Task objective:
Please reproduce, word for word, the stretch of data from its beginning through the line containing "穏やかな微笑みに癒される…『ブ".

Dataset entries:
= Beginning of Section =
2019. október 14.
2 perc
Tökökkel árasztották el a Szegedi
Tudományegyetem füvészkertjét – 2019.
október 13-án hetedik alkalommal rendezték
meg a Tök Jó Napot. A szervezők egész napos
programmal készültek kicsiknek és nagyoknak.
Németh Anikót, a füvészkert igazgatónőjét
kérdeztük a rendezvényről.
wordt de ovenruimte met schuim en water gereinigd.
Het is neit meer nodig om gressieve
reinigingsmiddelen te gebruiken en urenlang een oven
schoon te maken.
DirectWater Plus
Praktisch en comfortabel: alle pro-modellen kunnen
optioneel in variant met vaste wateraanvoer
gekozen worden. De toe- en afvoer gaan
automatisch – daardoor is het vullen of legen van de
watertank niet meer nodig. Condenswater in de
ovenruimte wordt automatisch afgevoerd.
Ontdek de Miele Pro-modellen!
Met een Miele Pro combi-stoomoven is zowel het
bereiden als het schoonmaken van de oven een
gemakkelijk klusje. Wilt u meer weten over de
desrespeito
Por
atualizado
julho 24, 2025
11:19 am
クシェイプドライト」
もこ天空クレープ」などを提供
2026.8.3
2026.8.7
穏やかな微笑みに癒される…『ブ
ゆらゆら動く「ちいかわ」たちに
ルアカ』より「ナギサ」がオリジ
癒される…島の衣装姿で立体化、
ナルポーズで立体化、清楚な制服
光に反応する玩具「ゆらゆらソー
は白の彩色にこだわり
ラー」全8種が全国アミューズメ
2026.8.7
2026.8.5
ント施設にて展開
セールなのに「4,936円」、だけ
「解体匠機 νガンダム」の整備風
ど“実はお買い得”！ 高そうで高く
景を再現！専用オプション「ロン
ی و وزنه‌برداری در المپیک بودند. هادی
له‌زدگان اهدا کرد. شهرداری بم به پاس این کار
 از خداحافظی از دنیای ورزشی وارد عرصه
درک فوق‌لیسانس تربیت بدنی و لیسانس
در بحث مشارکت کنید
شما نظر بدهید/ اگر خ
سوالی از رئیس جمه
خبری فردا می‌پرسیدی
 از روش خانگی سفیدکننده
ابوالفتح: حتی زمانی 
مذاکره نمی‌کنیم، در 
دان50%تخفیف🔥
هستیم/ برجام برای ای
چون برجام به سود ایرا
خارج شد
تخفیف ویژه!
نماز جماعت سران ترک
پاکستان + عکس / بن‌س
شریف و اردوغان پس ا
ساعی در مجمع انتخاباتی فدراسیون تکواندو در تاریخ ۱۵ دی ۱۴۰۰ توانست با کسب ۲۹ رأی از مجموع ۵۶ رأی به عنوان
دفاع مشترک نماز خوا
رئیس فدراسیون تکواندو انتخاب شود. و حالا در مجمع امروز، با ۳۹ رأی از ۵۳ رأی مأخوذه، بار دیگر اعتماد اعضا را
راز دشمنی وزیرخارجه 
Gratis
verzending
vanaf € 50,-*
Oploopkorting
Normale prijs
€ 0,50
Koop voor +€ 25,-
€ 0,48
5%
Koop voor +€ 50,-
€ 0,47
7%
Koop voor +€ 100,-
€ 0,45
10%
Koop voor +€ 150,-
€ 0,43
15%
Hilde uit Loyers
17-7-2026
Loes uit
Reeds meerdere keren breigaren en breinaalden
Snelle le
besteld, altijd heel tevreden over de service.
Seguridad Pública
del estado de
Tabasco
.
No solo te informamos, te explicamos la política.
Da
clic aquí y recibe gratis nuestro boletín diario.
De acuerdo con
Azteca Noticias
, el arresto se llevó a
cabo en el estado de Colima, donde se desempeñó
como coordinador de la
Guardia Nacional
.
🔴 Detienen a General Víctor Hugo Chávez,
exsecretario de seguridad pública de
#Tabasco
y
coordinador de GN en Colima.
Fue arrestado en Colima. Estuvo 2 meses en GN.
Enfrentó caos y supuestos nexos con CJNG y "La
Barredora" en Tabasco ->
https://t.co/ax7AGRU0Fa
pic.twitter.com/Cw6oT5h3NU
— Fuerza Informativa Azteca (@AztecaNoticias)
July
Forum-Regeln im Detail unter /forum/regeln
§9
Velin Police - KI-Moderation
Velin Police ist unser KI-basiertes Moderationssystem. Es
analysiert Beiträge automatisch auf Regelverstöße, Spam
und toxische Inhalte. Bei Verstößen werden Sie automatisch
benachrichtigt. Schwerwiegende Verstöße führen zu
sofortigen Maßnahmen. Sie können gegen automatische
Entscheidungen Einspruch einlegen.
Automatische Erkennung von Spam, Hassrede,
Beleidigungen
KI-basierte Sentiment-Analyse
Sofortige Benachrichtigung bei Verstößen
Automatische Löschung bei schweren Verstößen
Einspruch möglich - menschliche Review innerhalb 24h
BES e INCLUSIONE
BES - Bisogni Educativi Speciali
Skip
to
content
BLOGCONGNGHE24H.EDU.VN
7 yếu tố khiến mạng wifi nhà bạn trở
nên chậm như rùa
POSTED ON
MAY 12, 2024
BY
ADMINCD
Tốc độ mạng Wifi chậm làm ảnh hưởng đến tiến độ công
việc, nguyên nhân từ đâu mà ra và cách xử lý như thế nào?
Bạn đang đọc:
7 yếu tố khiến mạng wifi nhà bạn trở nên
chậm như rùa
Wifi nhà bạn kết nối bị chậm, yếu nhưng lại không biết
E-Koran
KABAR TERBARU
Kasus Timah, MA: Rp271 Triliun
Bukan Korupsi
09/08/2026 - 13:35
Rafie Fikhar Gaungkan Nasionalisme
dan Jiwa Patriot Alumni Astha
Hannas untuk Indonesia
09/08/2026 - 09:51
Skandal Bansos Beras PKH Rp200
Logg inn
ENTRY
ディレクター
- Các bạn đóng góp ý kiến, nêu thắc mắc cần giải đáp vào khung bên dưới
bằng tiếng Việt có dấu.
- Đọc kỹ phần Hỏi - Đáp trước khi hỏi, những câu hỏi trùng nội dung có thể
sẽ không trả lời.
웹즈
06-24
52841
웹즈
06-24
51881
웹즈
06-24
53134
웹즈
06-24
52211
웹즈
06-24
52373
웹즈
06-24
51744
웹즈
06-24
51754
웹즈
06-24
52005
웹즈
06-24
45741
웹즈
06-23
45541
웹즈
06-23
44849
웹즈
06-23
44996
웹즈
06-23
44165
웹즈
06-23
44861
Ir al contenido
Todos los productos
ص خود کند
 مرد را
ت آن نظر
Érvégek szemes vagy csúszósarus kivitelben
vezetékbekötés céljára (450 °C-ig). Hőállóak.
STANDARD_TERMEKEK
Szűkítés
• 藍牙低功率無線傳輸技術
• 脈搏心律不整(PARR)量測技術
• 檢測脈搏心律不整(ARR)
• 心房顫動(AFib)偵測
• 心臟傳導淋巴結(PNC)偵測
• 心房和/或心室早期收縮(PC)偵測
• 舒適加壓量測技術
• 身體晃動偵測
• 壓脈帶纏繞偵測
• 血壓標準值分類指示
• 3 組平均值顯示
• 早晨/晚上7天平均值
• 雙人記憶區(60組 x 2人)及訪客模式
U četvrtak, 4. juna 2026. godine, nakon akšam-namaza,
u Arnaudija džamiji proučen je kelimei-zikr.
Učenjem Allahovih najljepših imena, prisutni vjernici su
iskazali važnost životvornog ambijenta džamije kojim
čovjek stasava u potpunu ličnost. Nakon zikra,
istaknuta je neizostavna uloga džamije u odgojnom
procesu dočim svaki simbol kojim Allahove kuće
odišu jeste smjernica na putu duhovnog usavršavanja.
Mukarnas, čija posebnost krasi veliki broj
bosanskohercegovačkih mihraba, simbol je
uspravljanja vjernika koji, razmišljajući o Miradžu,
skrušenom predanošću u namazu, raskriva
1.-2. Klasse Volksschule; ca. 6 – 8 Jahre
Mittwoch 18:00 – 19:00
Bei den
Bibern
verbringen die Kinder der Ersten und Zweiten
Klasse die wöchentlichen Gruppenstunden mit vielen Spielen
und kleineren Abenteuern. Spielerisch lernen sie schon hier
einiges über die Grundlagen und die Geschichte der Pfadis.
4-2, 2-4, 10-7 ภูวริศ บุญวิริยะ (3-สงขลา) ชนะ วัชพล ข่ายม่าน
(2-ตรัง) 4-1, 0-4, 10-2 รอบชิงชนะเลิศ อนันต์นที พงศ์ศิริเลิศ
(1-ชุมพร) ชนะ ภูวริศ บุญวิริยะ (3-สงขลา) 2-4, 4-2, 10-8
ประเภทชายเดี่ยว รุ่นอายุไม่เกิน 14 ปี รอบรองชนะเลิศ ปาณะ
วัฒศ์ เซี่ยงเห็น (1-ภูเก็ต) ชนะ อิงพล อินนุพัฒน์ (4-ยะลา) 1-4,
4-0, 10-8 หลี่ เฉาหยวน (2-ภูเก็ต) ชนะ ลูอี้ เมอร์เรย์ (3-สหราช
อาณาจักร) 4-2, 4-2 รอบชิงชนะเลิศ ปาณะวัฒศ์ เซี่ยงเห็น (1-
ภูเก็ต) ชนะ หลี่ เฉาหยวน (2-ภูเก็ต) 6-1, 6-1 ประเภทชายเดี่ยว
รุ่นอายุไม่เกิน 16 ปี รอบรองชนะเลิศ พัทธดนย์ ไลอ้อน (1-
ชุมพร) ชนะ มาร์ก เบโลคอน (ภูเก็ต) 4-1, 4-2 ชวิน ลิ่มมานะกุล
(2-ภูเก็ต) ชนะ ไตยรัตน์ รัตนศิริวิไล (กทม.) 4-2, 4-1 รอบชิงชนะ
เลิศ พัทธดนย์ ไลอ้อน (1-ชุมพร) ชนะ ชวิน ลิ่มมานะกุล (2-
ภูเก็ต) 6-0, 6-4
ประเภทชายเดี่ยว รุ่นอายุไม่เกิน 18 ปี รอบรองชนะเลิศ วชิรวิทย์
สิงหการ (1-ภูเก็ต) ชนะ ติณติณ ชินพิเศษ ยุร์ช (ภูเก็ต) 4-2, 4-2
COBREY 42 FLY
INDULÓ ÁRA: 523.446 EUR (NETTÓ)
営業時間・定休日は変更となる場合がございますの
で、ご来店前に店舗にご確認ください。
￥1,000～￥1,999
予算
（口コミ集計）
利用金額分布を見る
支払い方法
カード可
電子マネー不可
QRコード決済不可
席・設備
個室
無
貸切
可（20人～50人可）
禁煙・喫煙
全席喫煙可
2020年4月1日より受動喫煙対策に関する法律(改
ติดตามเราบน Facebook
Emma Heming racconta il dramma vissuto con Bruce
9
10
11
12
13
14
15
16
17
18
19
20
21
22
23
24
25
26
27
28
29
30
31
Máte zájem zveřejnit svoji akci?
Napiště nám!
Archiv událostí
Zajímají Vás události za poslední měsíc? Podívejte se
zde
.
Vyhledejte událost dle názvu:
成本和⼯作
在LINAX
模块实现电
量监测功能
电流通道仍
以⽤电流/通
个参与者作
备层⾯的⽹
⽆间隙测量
= End of Section =
Problem solution:
2019. október 14.
2 perc
Tökökkel árasztották el a Szegedi
Tudományegyetem füvészkertjét – 2019.
október 13-án hetedik alkalommal rendezték
meg a Tök Jó Napot. A szervezők egész napos
programmal készültek kicsiknek és nagyoknak.
Németh Anikót, a füvészkert igazgatónőjét
kérdeztük a rendezvényről.
wordt de ovenruimte met schuim en water gereinigd.
Het is neit meer nodig om gressieve
reinigingsmiddelen te gebruiken en urenlang een oven
schoon te maken.
DirectWater Plus
Praktisch en comfortabel: alle pro-modellen kunnen
optioneel in variant met vaste wateraanvoer
gekozen worden. De toe- en afvoer gaan
automatisch – daardoor is het vullen of legen van de
watertank niet meer nodig. Condenswater in de
ovenruimte wordt automatisch afgevoerd.
Ontdek de Miele Pro-modellen!
Met een Miele Pro combi-stoomoven is zowel het
bereiden als het schoonmaken van de oven een
gemakkelijk klusje. Wilt u meer weten over de
desrespeito
Por
atualizado
julho 24, 2025
11:19 am
クシェイプドライト」
もこ天空クレープ」などを提供
2026.8.3
2026.8.7
穏やかな微笑みに癒される…『ブ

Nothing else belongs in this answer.